## WHAT IS REQUIRED
Output every line of text in the records below as a numbered list, skipping blank lines and leaving the pictures out.

── INPUT RECORDS

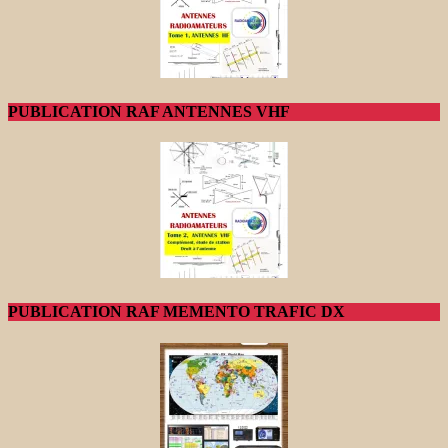
PUBLICATION RAF ANTENNES VHF
PUBLICATION RAF MEMENTO TRAFIC DX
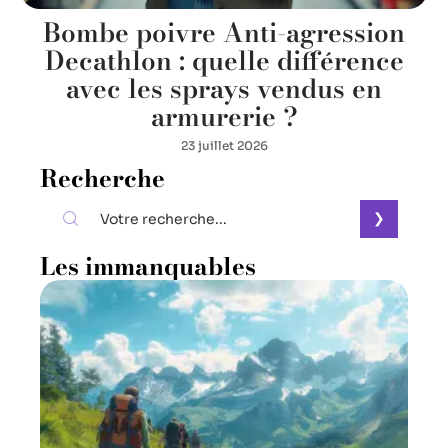
Bombe poivre Anti-agression
Decathlon : quelle différence
avec les sprays vendus en
armurerie ?
23 juillet 2026
Recherche
Les immanquables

────

## OUTPUT OF THE TASK
1. PUBLICATION RAF ANTENNES VHF
2. PUBLICATION RAF MEMENTO TRAFIC DX
3. Bombe poivre Anti-agression
4. Decathlon : quelle différence
5. avec les sprays vendus en
6. armurerie ?
7. 23 juillet 2026
8. Recherche
9. Les immanquables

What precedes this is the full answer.